We recently had several sites that had spam code injected into them due to a mis-configured file permission. It was a very targeted attack and only revealed itself to the Google search bot when it visited the site. Normal site visitors simply saw the regular web page, but when the Google bot came, the script gave it a version of the page that included text about on-line pharmaceuticals. So, the only place you could see the spam was in the Google cache. Since the cache is what is used to show the descriptive text under a link in the search results, we had spam text under our links, which tend to be at the top of the search results.
Once we were notified, we quickly addressed the problem, removed the offending script and secured the file. Then the fun began. I went looking for ways to have the Google cache flushed to remove the offending text. I registered the sites with Google’s web master tools. This process supposedly connects me to the sites and established me as a legitimate owner of them. I then went to the remove URL option (buried under site configuration, crawler access). No luck there, that only lets you remove a particular path from the cache, you can’t use it for your base URL. If you try to put the base URL in there it wants to remove the entire site from Google’s search index, not just the cache. Eventually I found the remove option for the top level URL, put in my requests and waited. About 2 hours later almost all the requests were denied because according to Google it was a live site and could not be removed:
The content you submitted for cache removal appears on a live page.
As you may know, information in our search results is actually located on publicly available webpages. Even if we removed this page from our index, the content in question would still be available on the web.
To remove this information from our search results and from the web, you’ll need to contact the webmaster of the site in question. Once the webmaster makes the change, you can submit a request to remove the cached copy or simply wait for our search results to reflect this change the next time we crawl the page.
Yeah, that’s what I did, Google.
So, I e-mailed email@example.com and firstname.lastname@example.org and got an automated response from security which basically told me that unless I had identified a breach in a Google product I could forget about ever hearing from them. The abuse team didn’t even bother with an auto-reply.
So we were now in this really interesting position. The sites themselves were fine, in fact, they had always appeared fine to the site visitors. Google had used cached versions of our content to drive traffic and ads on its site, and was the only place where our on-line identity was compromised in any way, yet there seemed to be no way to get them to stop using that. In essence, we no longer owned our site content, the Google cache did and the cache was now misrepresenting our sites with no way to have it changed.
24 hours later, one of the sites, which was submitted exactly like the sites that were denied, was actually updated and the cache removed. So much for consistency in the Google tools, apparently. Thinking I could capitalize on that small victory, I resubmitted all the sites again using the same format as the successful one (which was the same thing I did the 1st time). No luck, within an hour all the requests were denied. Why the one succeeded is still beyond me.
In the interim, I added:
in the header of the sites. That’s Googlebot instructions to not cache our sites. But with no way to force it, we have to wait for the bot to decide when it’s time to update the cache. That’s now going into all our sites going forward (and probably should have been in the past).

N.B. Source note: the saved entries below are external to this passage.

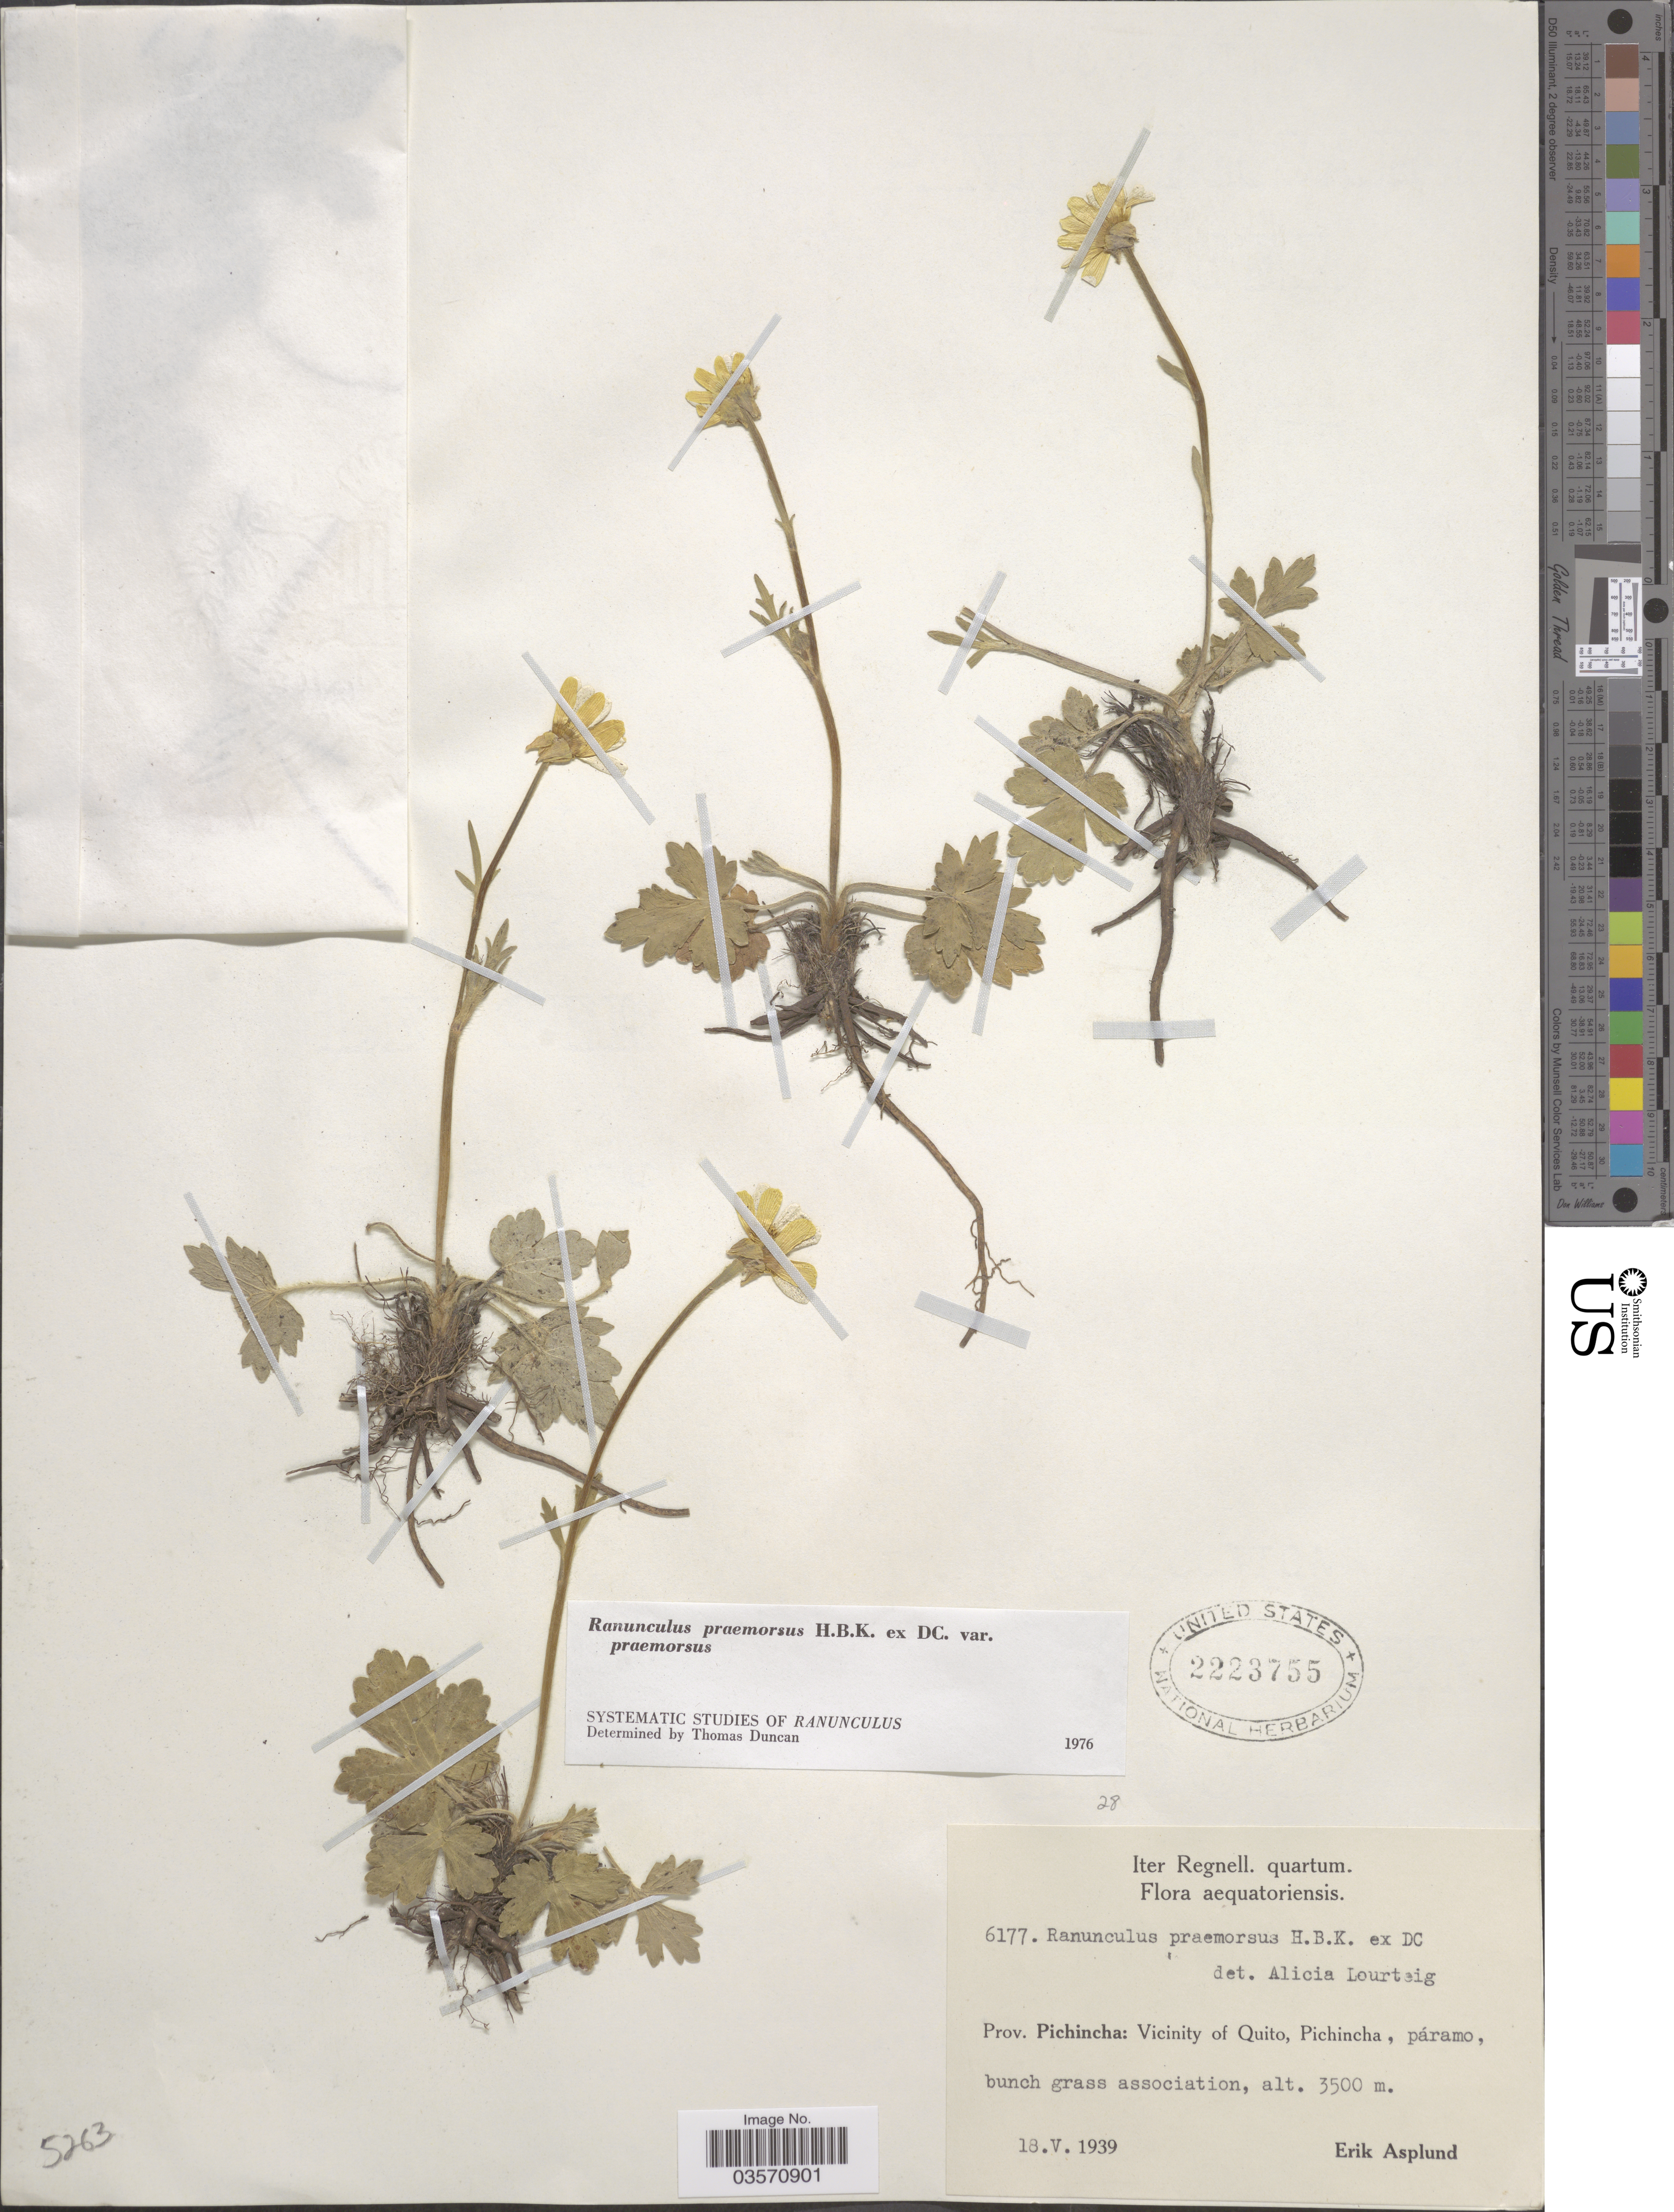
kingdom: Plantae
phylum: Tracheophyta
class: Magnoliopsida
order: Ranunculales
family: Ranunculaceae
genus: Ranunculus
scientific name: Ranunculus praemorsus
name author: Kunth ex DC.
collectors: E. Asplund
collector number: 6177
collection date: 1939-05-18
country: Ecuador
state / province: Pichincha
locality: Vicinity of Quito, Pichincha, páramo.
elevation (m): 3500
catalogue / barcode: US 2223755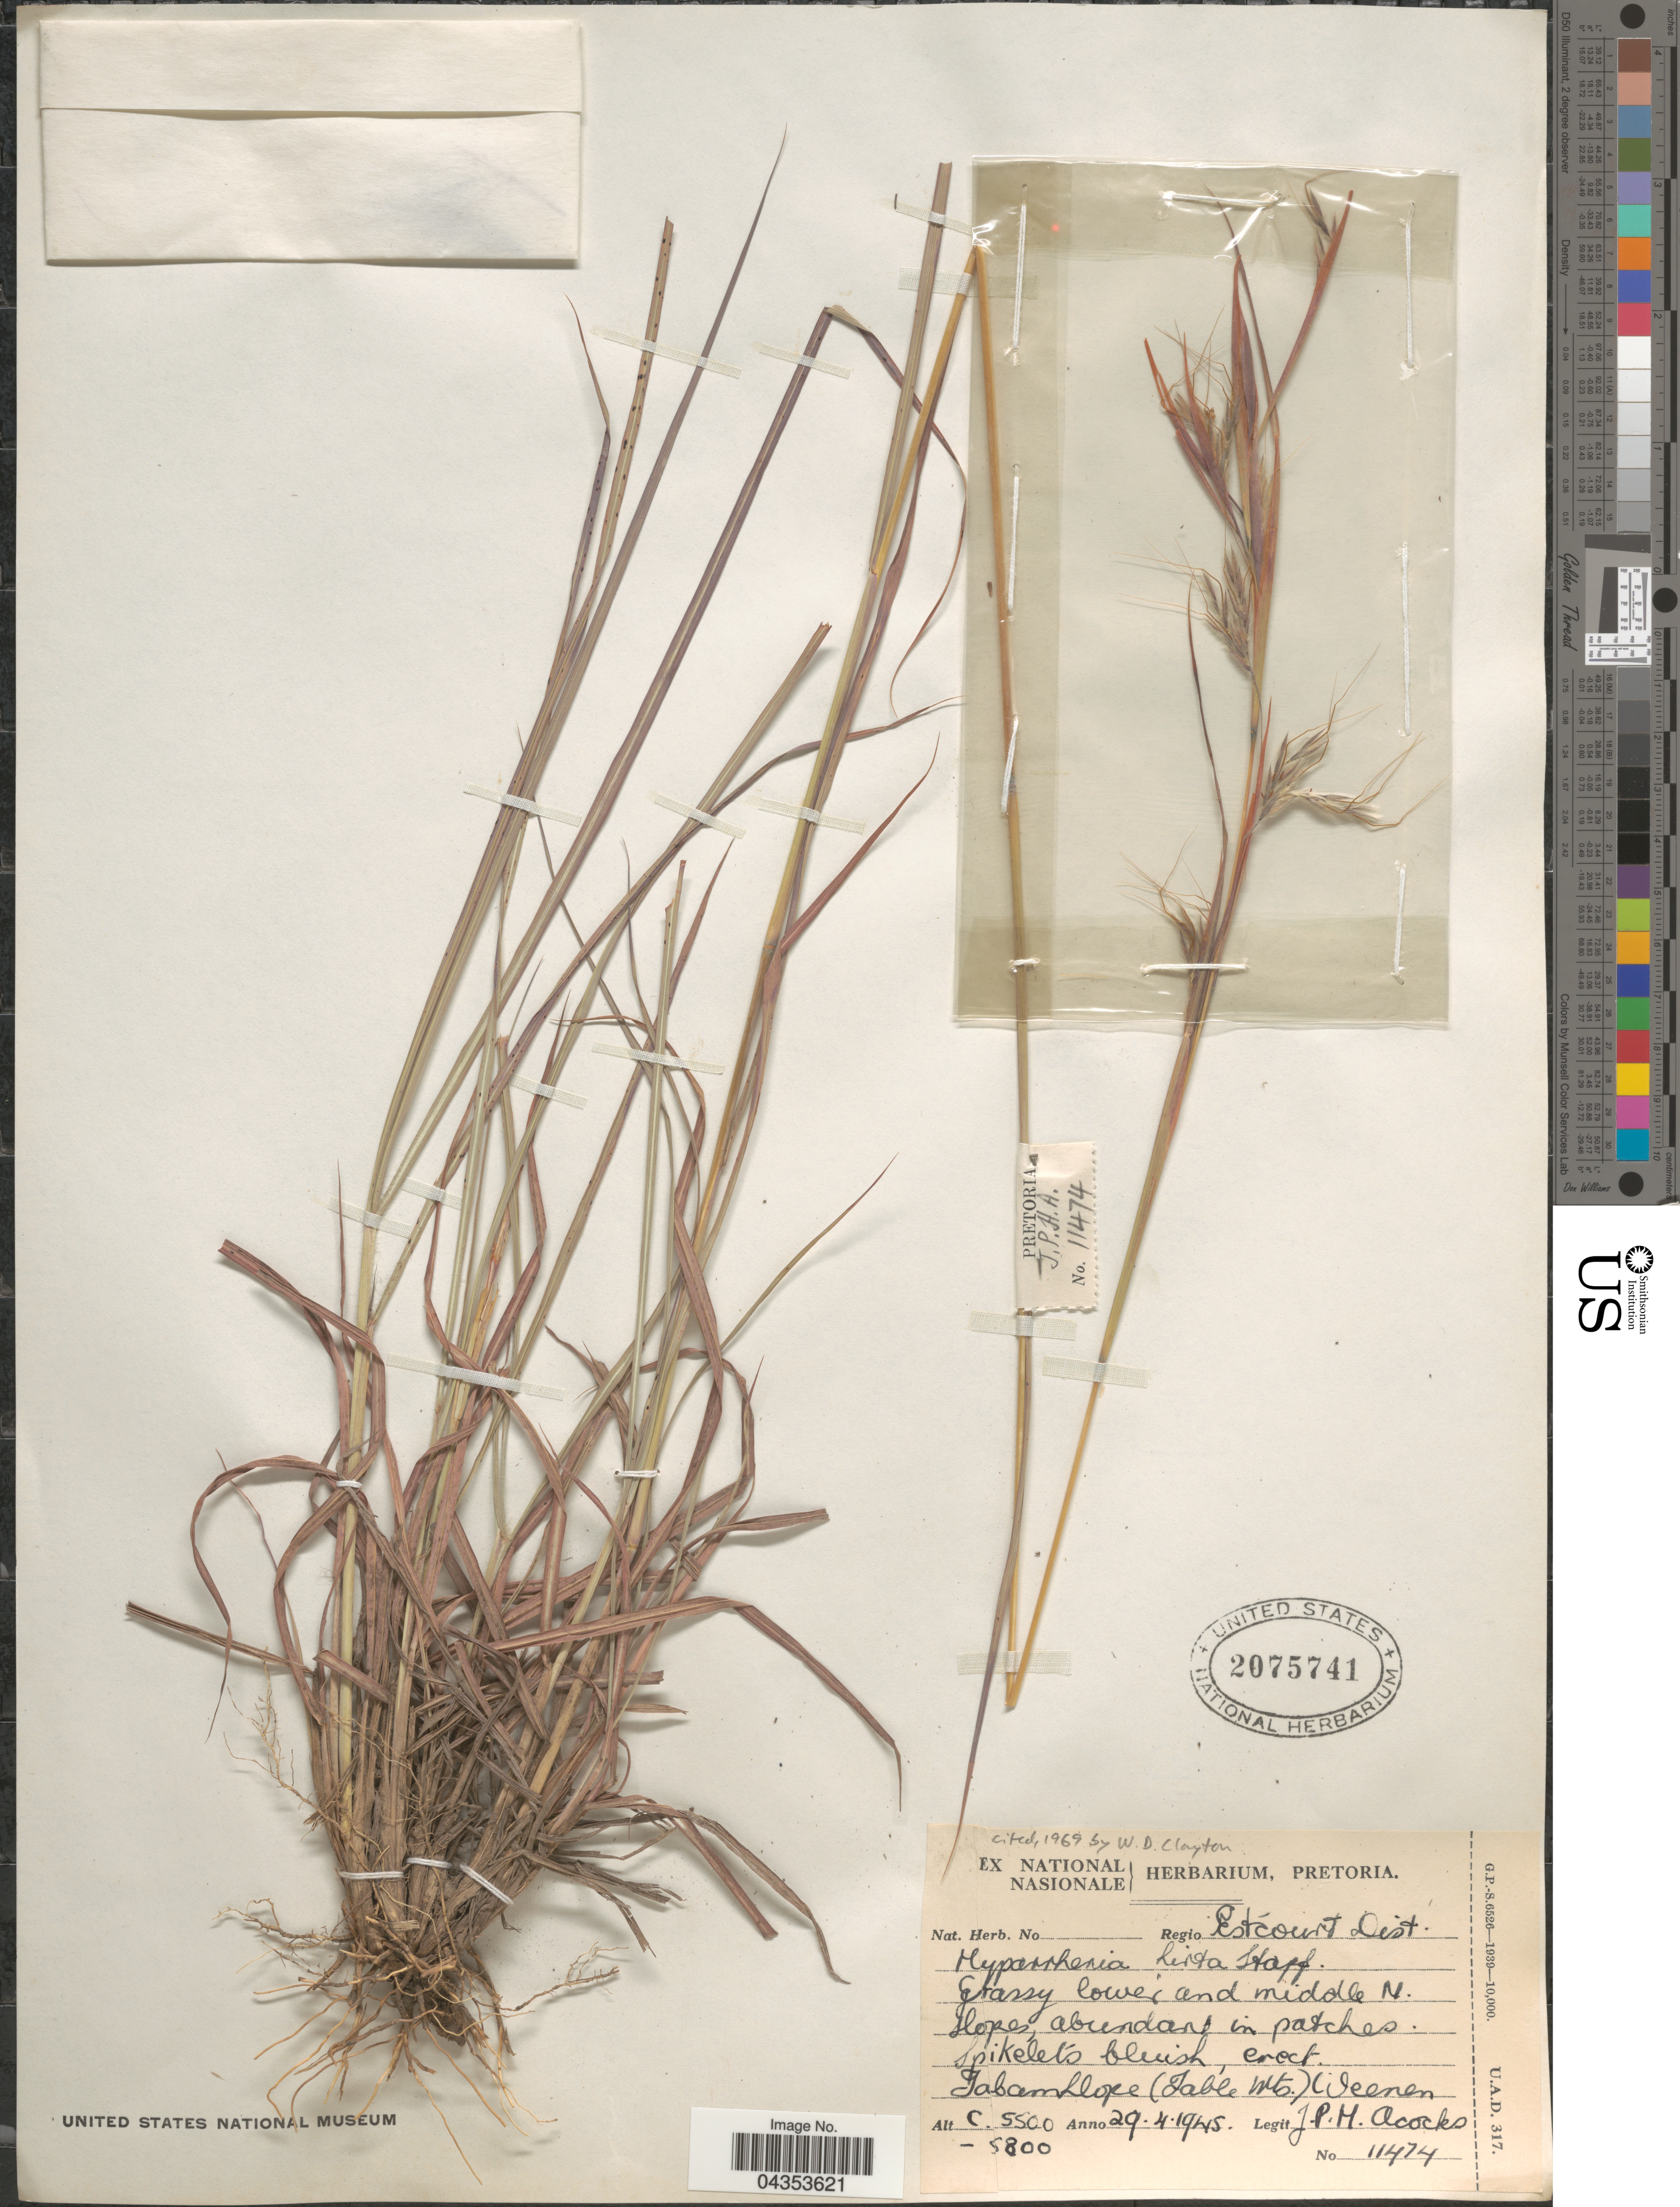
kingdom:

I know Google’s motto is supposedly “do no evil” but they sure can bring out some evil feelings when you try to control your own content that has been co-opted by their tools.
After some waiting it does appear that many of the sites now have cleared from the Google cache and the meta tag has prevented the caching. It took a visit from the Googlebot in order for this to happen. However, I have one site that Google refuses to remove from the cache when I submit a request, because according to Google it’s already been removed from the cache:
However, a Google search reveals that it, in fact, is still being cached:
Google gets credit for providing a suite of tools for webmasters and site owners to interact with the giant faceless entity that is a search index. However, I still remain unimpressed with the consistency in the tools and the ability for site owners to actually effect change in cached site info on Google. I think that is Google is going to cache our content, it should do a much better job at respecting our ability to have that content modified or removed. The current process has the appearance of transparency, but the effectiveness is rather murky.